* TRY IT *
Begin at the line that has "ústria cultural – por Aza Njeri [INS" and stop after the line that has "Inscrições exclusivas pelo si". Write out only those lines from the rows as a numbered list, leaving out any blank lines.

* SOURCE DATA *

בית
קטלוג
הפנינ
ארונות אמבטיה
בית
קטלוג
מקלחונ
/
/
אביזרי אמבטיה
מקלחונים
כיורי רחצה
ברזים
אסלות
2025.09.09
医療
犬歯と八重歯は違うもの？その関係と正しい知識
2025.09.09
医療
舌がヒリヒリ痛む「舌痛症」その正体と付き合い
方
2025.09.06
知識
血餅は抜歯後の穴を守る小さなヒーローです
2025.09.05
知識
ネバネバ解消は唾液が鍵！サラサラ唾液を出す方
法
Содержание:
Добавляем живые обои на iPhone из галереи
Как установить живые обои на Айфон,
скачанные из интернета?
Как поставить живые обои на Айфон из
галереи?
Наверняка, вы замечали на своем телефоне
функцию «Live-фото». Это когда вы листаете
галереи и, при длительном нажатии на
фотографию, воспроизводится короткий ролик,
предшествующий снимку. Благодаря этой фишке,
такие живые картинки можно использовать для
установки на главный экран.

--

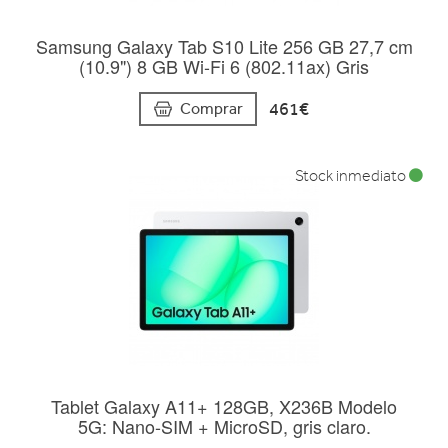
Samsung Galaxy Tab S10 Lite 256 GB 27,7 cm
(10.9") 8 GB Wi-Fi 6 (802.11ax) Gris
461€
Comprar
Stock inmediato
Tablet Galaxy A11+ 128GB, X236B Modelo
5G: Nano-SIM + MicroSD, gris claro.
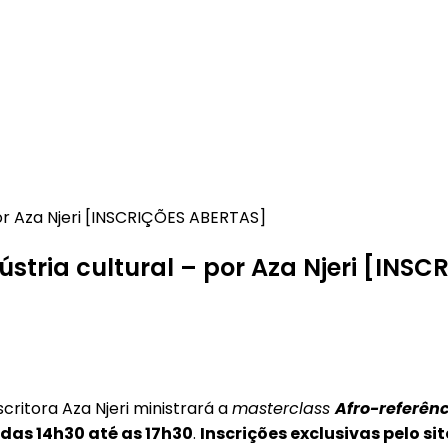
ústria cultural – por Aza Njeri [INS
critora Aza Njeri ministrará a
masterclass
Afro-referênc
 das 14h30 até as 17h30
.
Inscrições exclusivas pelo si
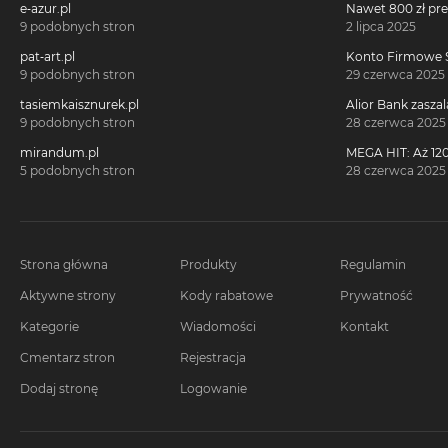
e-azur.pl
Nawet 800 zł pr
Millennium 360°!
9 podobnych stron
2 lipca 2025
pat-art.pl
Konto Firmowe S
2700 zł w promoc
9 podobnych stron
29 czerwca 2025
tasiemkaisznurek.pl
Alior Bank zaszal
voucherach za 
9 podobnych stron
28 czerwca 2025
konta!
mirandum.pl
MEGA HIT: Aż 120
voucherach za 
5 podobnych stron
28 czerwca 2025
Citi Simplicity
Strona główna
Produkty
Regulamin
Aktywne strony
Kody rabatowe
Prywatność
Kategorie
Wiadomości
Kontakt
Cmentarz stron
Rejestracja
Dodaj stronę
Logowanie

* RESPONSE TO THIS EXERCISE *
1. ústria cultural – por Aza Njeri [INS
2. critora Aza Njeri ministrará a
3. masterclass
4. Afro-referênc
5.  das 14h30 até as 17h30
6. .
7. Inscrições exclusivas pelo si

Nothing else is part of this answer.